The former Life editor John Morris, who was responsible for the publication of Capa's Normandy photos in 1944, told CNN's Christiane Amanpour in 2014 that it appears the destroyed rolls of film did not contain any negatives.
"It now seems that maybe there was nothing on the other three rolls to begin with. Experts recently have said you can't melt the emulsion off films like that and he just never shot them," Morris said. "I now believe that it's quite possible that Bob just bundled all his 35 [millimeter film rolls] together and just shipped it off back to London, knowing that on one of those rolls there would be the pictures he actually shot that morning."

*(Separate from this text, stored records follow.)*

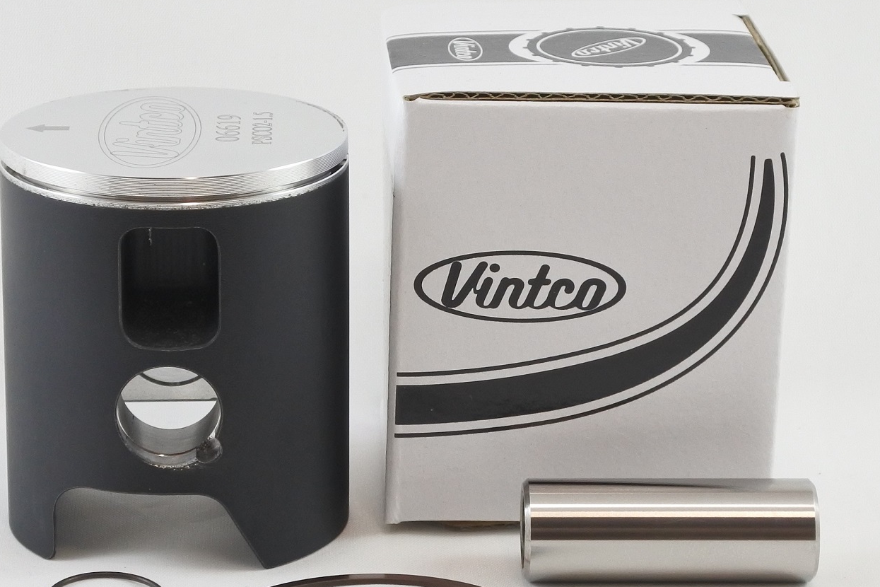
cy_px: 353
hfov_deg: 27.3
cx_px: 330
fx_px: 1809
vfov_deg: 18.4
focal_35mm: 74
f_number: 4.5
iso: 450
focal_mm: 18.9
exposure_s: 1/125
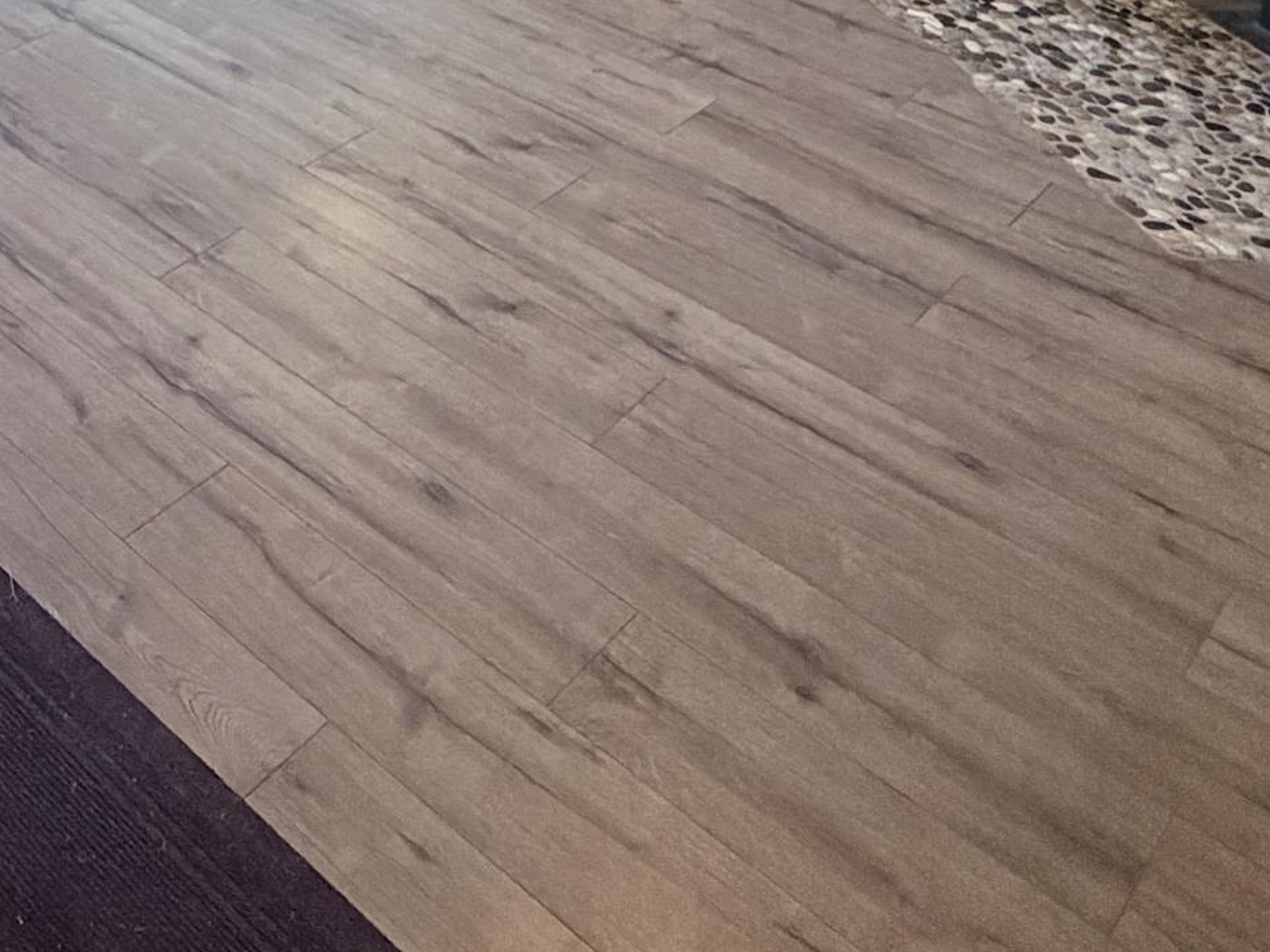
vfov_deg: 24.6
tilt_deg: -11.4
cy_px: -466
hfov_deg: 36.5
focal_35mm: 46
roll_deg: -0.6
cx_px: -39
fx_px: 1687
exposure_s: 1/60
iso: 200
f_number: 2.2
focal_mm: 2.22
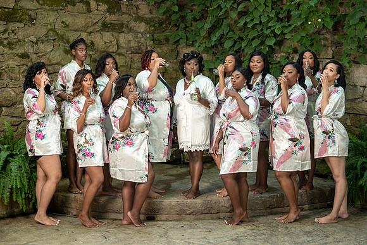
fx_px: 765
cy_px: 122
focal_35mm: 75
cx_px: 184
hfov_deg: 27.0
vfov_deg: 18.2
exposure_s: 1/200
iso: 400
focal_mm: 75
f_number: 4
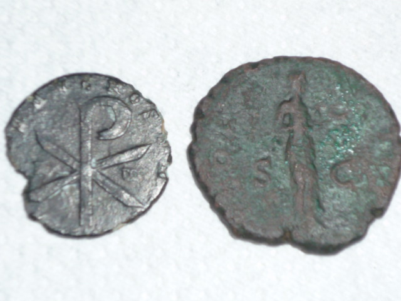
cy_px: 150
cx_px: 200
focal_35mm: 115
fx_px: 1332
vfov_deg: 12.9
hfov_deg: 17.1
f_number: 4.9
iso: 100
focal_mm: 11.3
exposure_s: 1/40
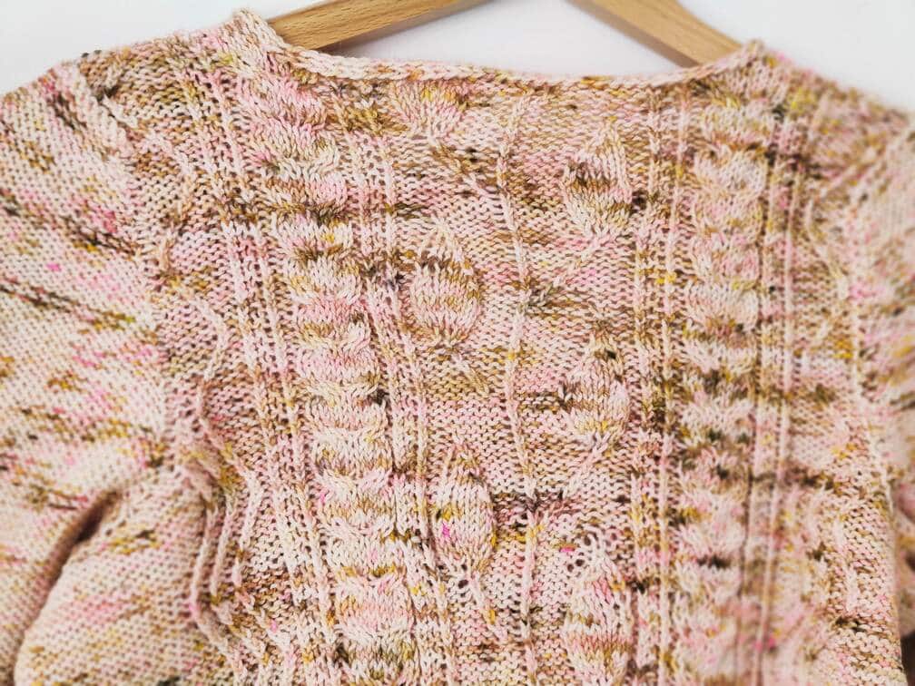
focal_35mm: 41
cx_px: 458
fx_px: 1084
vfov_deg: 35.1
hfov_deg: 45.8
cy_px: 343
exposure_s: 1/100
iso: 138
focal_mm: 8.16
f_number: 2
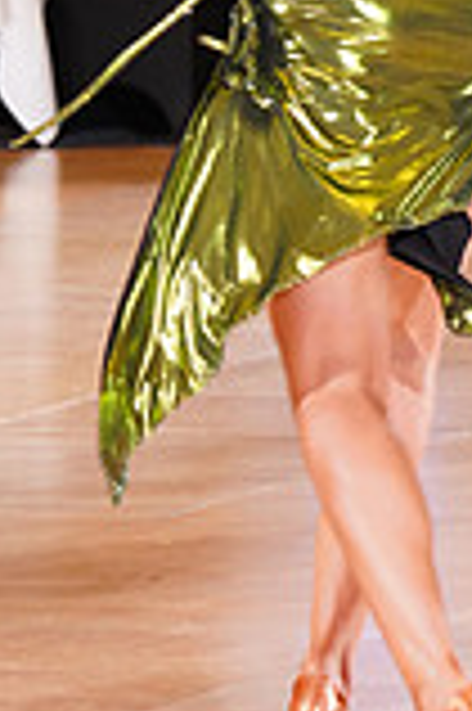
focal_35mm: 382
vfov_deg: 5.4
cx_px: 717
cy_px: -324
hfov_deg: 3.6
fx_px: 7529
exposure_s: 1/160
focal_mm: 104
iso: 2000
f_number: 4.5
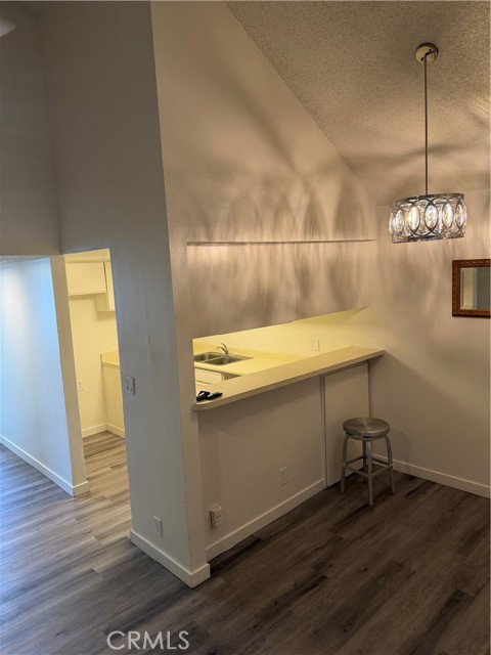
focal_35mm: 24
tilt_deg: -9.1
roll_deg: +2.7
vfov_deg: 71.6
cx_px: 246
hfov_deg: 56.8
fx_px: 454
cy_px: 328
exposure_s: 1/120
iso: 160
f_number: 1.78
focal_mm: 6.76
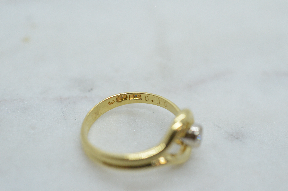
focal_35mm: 60
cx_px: 144
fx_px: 479
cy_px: 96
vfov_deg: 22.5
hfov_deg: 33.5
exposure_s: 1/1000
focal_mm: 40
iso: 2500
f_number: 6.3
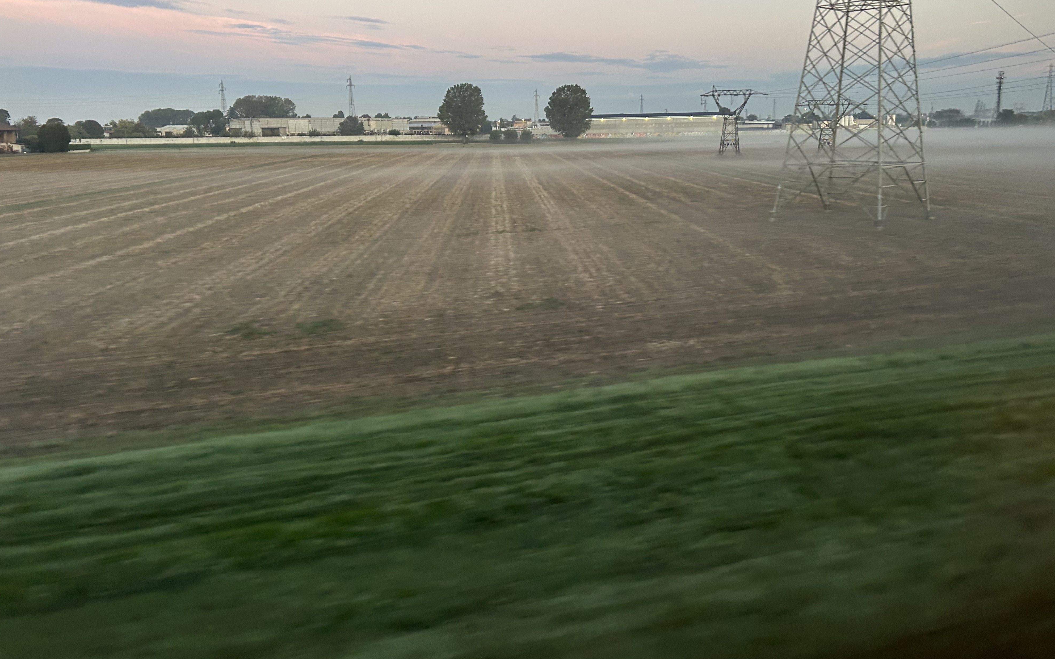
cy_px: 278
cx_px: 533
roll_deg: +2.3
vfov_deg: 44.4
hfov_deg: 66.5
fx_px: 805
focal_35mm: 28
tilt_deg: -6.4
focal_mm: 5.7
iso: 200
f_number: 1.5
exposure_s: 1/50
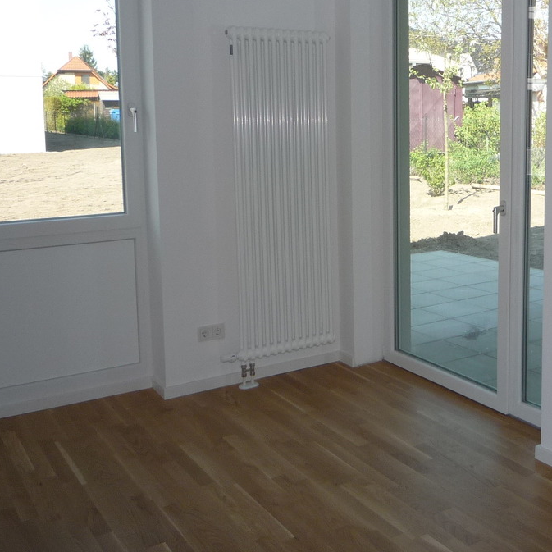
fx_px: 758
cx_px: 390
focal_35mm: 42
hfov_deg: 39.3
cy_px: 204
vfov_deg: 39.7
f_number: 2.8
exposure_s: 1/250
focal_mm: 4.4
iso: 100
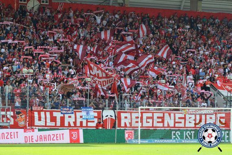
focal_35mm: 138
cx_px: 116
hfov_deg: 14.9
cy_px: 78
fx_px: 889
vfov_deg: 9.9
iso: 400
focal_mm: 92
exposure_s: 1/1000
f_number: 4.5
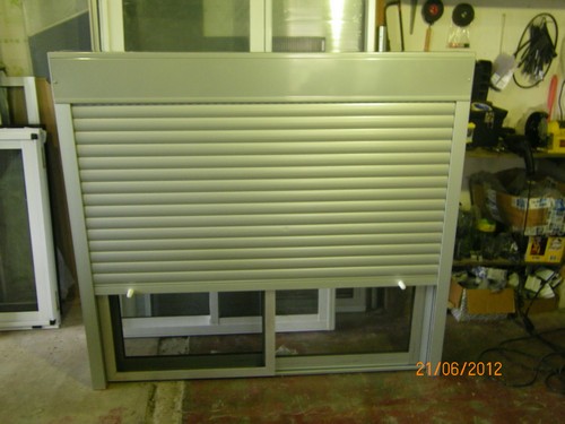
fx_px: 539
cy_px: 212
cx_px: 282
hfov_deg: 55.4
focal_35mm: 33
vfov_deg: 42.9
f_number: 2.8
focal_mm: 5.8
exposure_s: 1/30
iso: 250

Irme Schaber, biographer of Capa's partner Taro and curator of the first Gerda Taro exhibition with the International Center of Photography in 2007, said it is "not unthinkable that Capa embellished the potentially meager yield of Omaha Beach with curious stories designed to distract and draw attention. He knew no scruples about such things, this is known. The straightforward military aspect was also never very important to Capa. For him, it was first and foremost about the human aspect."
Debate about 'The Falling Soldier'
Doubt was already being cast on another famous Capa photo as early as the 1970s. Known as "The Falling Soldier," the image from the Spanish Civil War allegedly depicts a Republican soldier at the moment of death. Today, it remains unclear whether the image is authentic or staged. What is certain is that Capa and Taro did not see themselves as uninvolved observers of the Spanish Civil War but rather stood on the side of the Republican troops and their allies against Franco.
"The photo of 'Falling Soldier' is a lesson in media history that raises questions far beyond Capa the photographer," Schaber said. "The ongoing debate is necessary and exciting, and it ensures that this early iconic photograph will be carried onward in an instructional manner into the digital age." Both the D-Day photos and "The Falling Solider" show that the question of truth in war is particularly serious, she added.
Reconstructing the hours of June 6, 1944, on Omaha Beach is a difficult and ongoing process. For instance, the identity of the man in Capa's photo "The Soldier in the Surf" remains unknown to this day. Both Edward Regan and Huston Riley claim to recognize themselves in the shot. Schaber, who herself has extensively researched Taro, maintains that photo and military historical research are still necessary and important.
Robert Capa: 'Great artist and photographer'
As far as Kershaw is concerned, the critical questions surrounding the images' origins don't change a thing. "They are the best images of D-Day and were real. They are amazing," Kershaw told DW. Capa's standing as one of the most famous war photographers also remains immutable, he added. "He was a great artist and photographer. A rock star, a great reporter."
After World War II, Capa and his colleagues Henri Cartier-Bresson, David Seymour (Chim) and George Rodger founded the Magnum photo agency, still considered one of the most renowned today. Capa photographed two more wars: the first Arab-Israeli War following the founding of the state of Israel in 1948 — an assignment that was very important to him — and the First Indochina War (1946-54).
Capa supposedly always carefully decided which wars he was willing to risk his life for and which wars he wasn't. He actually did not want to go to Indochina, an area of French colonial possession in present-day Vietnam. The question as to why he went in the end remains emotionally charged, Kershaw wrote. One possibility is that he missed that kind of work. A gambler, Capa desperately also needed money. Or maybe he wanted to renew his reputation as a war photographer, another theory supposes.
'Was the risk worth it?'
On May 25, 1954, the 40-year-old was accompanying a French unit in action against communist Viet Minh soldiers. He walked a bit into a field, where he stepped on a landmine and was fatally injured. He reportedly clung to his camera.
If Kershaw could speak to Capa today, he would have two questions for him: "Was the risk worth it? Dying at 40?"
He would also like to know: "What was it like having Ingrid Bergmann be madly in love with you?"